Here’s an even more depressing statistic: In the preceding paragraph, I’ve named every record featuring a woman’s voice to make the Top 10 in the first eight months of the year, a total of seven out of 23, or less than a third.
How We Are Your Friends and Other August Flops Were Maimed by Bad Marketing
In 2006, the song “We Are Your Friends”—a remix of “Never Be Alone,” by the British band Simian, credited to Justice vs Simian—won the award for best video at the MTV Europe Music Awards. As members of Justice vs Simian went to collect their awards, Kanye West burst onto the stage to interrupt them, claiming that he’d been told he would win for “Touch the Sky” and saying he’d had a little “sippy sippy” beforehand. Fast-forward nearly a decade later. Kanye is smoking prior to awards shows now, and “We Are Your Friends” is in headlines again, but this time for a very different reason: The song has lent its name to one of the worst-debuting films of all time.
We Are Your Friends, Zac Efron’s moody trip into the world of DJ-bro euphoria and dudes wearing headphones around their necks, opened to $1.8 million in 2,333 theaters—the worst opening for a 2,000-plus-theater live-action release since 1982, according to Box Office Mojo. That per-theater average of $772 is worse than The Adventures of Pluto Nash. It’s worse than From Justin to Kelly. It’s less than half of what Mortdecaidid on its first weekend earlier this year. It’s very, very bad, and it likely means that we’ll be seeing less of a few things going forward: movies about DJs, movies starring Zac Efron, movies named after French dance remixes, etc.

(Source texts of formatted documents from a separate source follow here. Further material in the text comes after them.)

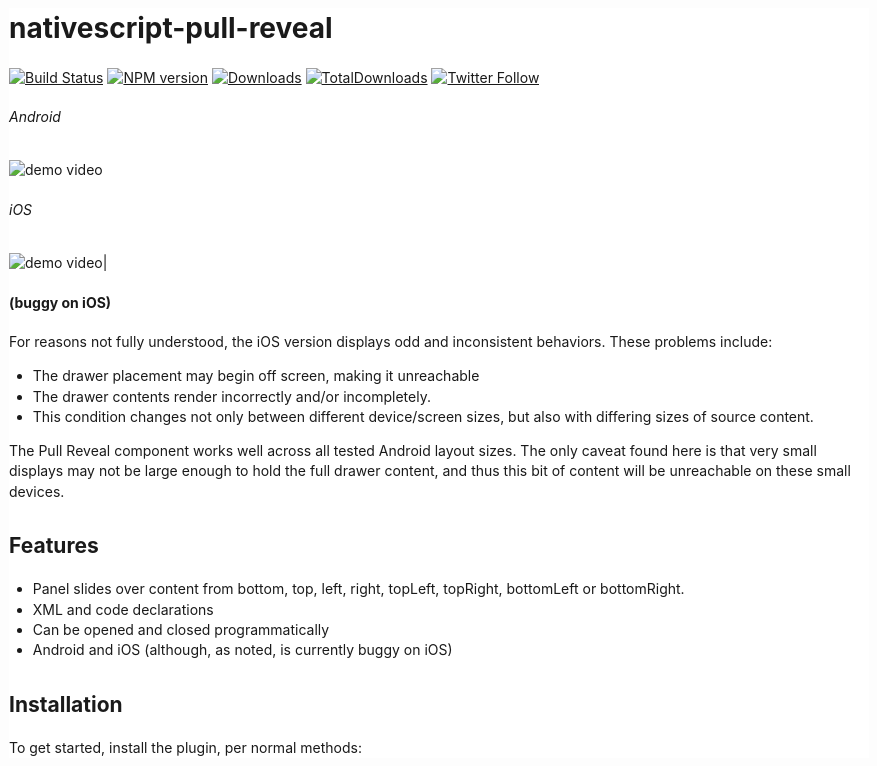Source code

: # nativescript-pull-reveal

[![Build Status][build-status]][build-url]
[![NPM version][npm-image]][npm-url]
[![Downloads][downloads-image]][npm-url]
[![TotalDownloads][total-downloads-image]][npm-url]
[![Twitter Follow][twitter-image]][twitter-url]

[build-status]:https://travis-ci.org/tremho/nativescript-pull-reveal.svg?branch=develop
[build-url]:https://travis-ci.org/tremho/nativescript-pull-reveal
[npm-image]:http://img.shields.io/npm/v/nativescript-pull-reveal.svg
[npm-url]:https://npmjs.org/package/nativescript-pull-reveal
[downloads-image]:http://img.shields.io/npm/dm/nativescript-pull-reveal.svg
[total-downloads-image]:http://img.shields.io/npm/dt/nativescript-pull-reveal.svg?label=total%20downloads
[twitter-image]:https://img.shields.io/twitter/follow/Tremho1.svg?style=social&label=Follow%20me
[twitter-url]:https://twitter.com/Tremho1

###### Android
![demo video](android-show1.gif)


###### iOS
![demo video](ios-show1.gif)|

#### (buggy on iOS) 
For reasons not fully understood, the iOS version displays odd and inconsistent behaviors.
These problems include:
- The drawer placement may begin off screen, making it unreachable
- The drawer contents render incorrectly and/or incompletely.
- This condition changes not only between different device/screen sizes, but also with differing sizes of source content.

The Pull Reveal component works well across all tested Android layout sizes.  The only caveat found here is that
very small displays may not be large enough to hold the full drawer content, and thus this bit of content will be
unreachable on these small devices.

## Features
- Panel slides over content from bottom, top, left, right, topLeft, topRight, bottomLeft or bottomRight.
- XML and code declarations
- Can be opened and closed programmatically
- Android and iOS (although, as noted, is currently buggy on iOS)

## Installation

To get started, install the plugin, per normal methods:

The poor opening is also in keeping with a pattern that’s spanned the month of August. The weekend of August 8, Meryl Streep’s Ricki and the Flash opened to $6.6 million in 1,603 theaters—on target with estimates, but Streep’s lowest-opening wide release since Lions for Lambs in 2007. Two weeks later, Jesse Eisenberg and Kristen Stewart’s American Ultrabombed harder, taking in $5.6 million from 2,778 theaters. American Ultra’s rough start sent its screenwriter, Max Landis, on a Twitter rant that led him to a conclusion folks have been batting around for years now, ever since the onslaught of superhero movies and franchise installations began in earnest: “big level original ideas don't $.”
Although this is true in a very first-look sense—the highest-grossing original live-action release of 2015 is San Andreas, at No. 13, and San Andreas doesn’t scream “original” it also overshadows a larger trend. The problem with all three of these movies is that potential moviegoers didn’t understand what they were. The ads conveyed little information about the central idea, much less a sense of what kind of tone, genre, or atmosphere could be expected. None of the three had solid enough reviews to lend them a prestige feeling, meaning tone, genre, and atmosphere should’ve been their stock in trade. In a time when concepts and franchises, not actors, are becoming the primary determinant of a movie's success, these three movies highlighted their stars and little else. The marketing failed them.